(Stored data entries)
——————

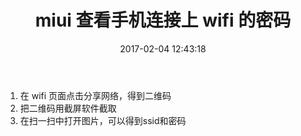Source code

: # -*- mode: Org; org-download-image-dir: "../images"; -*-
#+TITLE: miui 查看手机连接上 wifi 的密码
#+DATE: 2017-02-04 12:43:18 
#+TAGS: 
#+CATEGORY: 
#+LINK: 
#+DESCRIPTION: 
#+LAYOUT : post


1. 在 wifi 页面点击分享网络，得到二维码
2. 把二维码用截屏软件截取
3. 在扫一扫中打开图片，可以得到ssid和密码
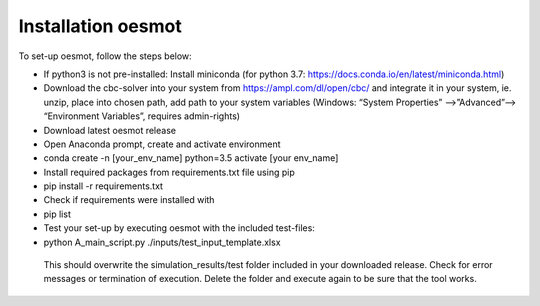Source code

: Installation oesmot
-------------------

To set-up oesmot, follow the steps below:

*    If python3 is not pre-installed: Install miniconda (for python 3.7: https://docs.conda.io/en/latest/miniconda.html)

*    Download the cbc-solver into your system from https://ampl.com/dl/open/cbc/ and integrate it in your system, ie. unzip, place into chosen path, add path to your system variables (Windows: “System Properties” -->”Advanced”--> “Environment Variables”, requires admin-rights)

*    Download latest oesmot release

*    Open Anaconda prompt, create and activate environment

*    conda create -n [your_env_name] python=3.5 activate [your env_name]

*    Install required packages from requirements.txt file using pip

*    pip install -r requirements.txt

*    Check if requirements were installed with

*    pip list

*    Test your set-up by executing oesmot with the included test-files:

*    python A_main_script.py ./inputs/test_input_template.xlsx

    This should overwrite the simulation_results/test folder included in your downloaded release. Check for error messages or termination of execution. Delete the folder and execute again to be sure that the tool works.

——————

_ASSIGNMENT_. Repeat each entry above word for word, leaving every picture out.

_RESPONSE AREA_.
Source code

: # -*- mode: Org; org-download-image-dir: "../images"; -*-
#+TITLE: miui 查看手机连接上 wifi 的密码
#+DATE: 2017-02-04 12:43:18 
#+TAGS: 
#+CATEGORY: 
#+LINK: 
#+DESCRIPTION: 
#+LAYOUT : post


1. 在 wifi 页面点击分享网络，得到二维码
2. 把二维码用截屏软件截取
3. 在扫一扫中打开图片，可以得到ssid和密码
Source code

: Installation oesmot
-------------------

To set-up oesmot, follow the steps below:

*    If python3 is not pre-installed: Install miniconda (for python 3.7: https://docs.conda.io/en/latest/miniconda.html)

*    Download the cbc-solver into your system from https://ampl.com/dl/open/cbc/ and integrate it in your system, ie. unzip, place into chosen path, add path to your system variables (Windows: “System Properties” -->”Advanced”--> “Environment Variables”, requires admin-rights)

*    Download latest oesmot release

*    Open Anaconda prompt, create and activate environment

*    conda create -n [your_env_name] python=3.5 activate [your env_name]

*    Install required packages from requirements.txt file using pip

*    pip install -r requirements.txt

*    Check if requirements were installed with

*    pip list

*    Test your set-up by executing oesmot with the included test-files:

*    python A_main_script.py ./inputs/test_input_template.xlsx

    This should overwrite the simulation_results/test folder included in your downloaded release. Check for error messages or termination of execution. Delete the folder and execute again to be sure that the tool works.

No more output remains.